Wednesday, May 3, 2023

Coal..................

      Greentech in its current form simply isn't mature enough or cheap enough to move the needle for most people in most locations.  It is largely limited to developed countries with rich capital supplies who just coincidentally happen to have large population centers fairly close to sunny or windy locations.  The southwest quarter of the United States looks great, as do the American Great Plains, Australia, and the coasts of the North Sea

     Nearly all other locations will remain dependent upon more traditional fuels for the vast majority of their energy needs.  This is far worse than it sounds from the point of view of greenhouse gas emissions because the vast majority of these locations will not be able to retain access to internationally traded oil and gas, either.  If they cannot source oil or natural gas and their geographies do not enable sufficient use of sun and wind, they will have a simple decision to make.  Option A is to do without the products that have enabled humanity to advance for the past two centuries, to suffer catastrophic reductions in product access and food productions, triggering massive downward revisions in standards of living and population. To go without electricity. To deindustrialize. To decivilize. 

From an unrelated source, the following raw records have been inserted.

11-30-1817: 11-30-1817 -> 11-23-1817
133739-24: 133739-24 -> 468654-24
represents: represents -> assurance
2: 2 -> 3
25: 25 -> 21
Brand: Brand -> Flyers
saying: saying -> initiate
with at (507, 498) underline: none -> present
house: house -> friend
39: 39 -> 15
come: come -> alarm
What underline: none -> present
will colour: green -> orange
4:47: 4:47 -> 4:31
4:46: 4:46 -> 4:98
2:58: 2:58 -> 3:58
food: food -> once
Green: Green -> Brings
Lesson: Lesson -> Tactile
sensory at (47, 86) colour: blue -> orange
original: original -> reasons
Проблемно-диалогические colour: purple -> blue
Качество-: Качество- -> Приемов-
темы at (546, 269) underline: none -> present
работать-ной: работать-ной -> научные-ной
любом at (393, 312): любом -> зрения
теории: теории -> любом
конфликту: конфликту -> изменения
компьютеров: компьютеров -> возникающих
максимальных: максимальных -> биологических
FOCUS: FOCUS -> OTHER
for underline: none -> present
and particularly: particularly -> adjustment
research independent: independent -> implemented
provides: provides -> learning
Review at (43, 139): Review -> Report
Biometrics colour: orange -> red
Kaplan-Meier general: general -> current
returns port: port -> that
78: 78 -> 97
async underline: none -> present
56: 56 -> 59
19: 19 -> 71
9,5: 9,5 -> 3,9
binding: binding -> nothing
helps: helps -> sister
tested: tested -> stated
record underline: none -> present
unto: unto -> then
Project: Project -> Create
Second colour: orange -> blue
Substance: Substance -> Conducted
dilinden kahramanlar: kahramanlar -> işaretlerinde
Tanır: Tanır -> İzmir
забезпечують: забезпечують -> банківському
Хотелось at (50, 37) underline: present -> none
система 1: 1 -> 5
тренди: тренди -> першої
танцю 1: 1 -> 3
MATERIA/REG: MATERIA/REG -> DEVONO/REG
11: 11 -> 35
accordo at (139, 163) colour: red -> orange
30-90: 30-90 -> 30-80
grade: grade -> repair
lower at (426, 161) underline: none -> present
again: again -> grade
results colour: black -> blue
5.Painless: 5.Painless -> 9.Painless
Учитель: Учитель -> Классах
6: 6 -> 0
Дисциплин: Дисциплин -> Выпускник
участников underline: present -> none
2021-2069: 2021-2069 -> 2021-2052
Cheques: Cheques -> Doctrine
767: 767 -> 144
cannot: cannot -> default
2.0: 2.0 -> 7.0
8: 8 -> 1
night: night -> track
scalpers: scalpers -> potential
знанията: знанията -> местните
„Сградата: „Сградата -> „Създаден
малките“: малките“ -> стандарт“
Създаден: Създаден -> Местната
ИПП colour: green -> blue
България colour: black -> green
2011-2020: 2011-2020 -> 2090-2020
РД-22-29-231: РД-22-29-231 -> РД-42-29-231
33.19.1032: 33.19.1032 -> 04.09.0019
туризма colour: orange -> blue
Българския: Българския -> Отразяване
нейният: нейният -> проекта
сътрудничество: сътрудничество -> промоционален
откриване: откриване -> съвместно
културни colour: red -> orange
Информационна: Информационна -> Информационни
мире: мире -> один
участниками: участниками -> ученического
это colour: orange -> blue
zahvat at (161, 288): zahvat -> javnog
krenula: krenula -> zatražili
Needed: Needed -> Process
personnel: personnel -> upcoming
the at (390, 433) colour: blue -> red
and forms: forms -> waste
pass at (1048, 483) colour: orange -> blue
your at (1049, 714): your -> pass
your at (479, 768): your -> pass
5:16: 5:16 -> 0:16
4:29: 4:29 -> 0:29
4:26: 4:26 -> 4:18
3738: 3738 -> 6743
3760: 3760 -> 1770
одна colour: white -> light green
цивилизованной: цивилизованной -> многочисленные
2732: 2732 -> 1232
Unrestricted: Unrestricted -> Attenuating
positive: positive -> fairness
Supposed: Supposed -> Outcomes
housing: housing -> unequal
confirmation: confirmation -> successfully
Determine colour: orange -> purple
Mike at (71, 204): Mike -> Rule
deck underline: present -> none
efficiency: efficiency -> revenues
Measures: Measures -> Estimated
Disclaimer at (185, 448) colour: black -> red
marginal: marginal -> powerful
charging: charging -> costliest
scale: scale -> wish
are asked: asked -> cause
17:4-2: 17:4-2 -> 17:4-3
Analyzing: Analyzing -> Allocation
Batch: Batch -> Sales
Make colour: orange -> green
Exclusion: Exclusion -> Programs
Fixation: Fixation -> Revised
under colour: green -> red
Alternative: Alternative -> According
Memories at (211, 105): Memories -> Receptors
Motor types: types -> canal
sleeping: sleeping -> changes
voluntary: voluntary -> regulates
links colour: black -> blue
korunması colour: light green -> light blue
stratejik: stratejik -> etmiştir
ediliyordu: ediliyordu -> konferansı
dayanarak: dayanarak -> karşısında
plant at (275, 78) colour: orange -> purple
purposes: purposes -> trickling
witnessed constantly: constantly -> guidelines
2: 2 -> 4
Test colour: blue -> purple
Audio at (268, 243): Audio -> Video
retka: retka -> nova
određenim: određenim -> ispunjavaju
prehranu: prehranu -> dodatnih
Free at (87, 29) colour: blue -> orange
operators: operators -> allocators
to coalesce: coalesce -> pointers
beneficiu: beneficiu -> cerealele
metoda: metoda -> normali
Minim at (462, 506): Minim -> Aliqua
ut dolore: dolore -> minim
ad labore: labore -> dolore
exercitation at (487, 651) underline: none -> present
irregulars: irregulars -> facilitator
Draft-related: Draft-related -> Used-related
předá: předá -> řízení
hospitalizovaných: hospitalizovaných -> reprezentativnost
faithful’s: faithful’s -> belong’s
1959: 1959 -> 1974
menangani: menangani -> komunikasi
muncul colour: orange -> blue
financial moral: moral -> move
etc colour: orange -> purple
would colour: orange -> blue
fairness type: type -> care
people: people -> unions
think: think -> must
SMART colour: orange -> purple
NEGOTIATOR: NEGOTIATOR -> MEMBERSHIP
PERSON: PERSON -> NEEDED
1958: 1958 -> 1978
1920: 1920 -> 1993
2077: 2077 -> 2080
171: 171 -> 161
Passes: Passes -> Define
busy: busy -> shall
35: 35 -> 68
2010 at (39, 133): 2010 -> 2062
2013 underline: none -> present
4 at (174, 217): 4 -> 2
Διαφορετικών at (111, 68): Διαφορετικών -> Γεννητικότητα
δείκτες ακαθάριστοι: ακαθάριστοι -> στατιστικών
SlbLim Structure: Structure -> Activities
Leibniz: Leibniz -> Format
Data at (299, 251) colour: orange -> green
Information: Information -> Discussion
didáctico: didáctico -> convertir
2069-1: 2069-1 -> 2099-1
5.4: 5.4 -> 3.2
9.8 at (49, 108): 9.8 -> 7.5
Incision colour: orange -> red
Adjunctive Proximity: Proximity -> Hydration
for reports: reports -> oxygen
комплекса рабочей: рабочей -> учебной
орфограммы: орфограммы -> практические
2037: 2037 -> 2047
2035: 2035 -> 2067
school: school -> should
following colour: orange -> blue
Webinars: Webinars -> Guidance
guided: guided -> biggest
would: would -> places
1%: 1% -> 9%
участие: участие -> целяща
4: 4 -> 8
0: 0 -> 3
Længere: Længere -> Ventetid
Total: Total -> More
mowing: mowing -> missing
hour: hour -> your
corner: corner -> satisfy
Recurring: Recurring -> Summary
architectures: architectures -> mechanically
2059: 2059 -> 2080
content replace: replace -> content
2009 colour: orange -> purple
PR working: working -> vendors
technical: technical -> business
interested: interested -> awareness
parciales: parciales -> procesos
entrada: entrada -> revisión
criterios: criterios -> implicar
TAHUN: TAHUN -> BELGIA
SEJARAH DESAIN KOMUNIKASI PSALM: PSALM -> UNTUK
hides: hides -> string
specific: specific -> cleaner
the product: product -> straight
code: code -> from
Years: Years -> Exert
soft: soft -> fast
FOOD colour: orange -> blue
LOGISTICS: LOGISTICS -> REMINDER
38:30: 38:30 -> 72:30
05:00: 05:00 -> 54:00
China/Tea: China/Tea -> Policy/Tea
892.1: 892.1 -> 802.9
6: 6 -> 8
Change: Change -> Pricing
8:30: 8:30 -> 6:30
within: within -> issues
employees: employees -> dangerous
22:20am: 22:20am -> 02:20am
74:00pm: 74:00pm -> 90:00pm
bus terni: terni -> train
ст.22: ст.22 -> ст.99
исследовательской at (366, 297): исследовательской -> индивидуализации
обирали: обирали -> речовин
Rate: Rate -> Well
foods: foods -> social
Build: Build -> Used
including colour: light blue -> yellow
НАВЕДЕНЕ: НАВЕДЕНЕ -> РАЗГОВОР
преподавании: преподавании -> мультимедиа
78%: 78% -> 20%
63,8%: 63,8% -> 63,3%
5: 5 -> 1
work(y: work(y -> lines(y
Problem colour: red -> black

     Or—Option B—to use one fuel source that nearly all countries have locally: coal.  Many particularly unlucky people will be stuck with something called lignite, a barely-qualifies-as-coal fuel that is typically one-fifth water by weight and is by far the least efficient and dirtiest fuel in use today.  Germany already today uses lignite as its primary power input fuel because Greentech is so woefully unapplicable to the German geography, and yet the Germans—for environmental reasons—have shut down most of their other power-generation options.

     As a planet, we are perfectly capable of suffering broad-scale economic collapse and vastly increasing our carbon emissions at the same time.

-Peter Zeihan, The End of the World Is Just the Beginning: Mapping the Collapse of Globalization.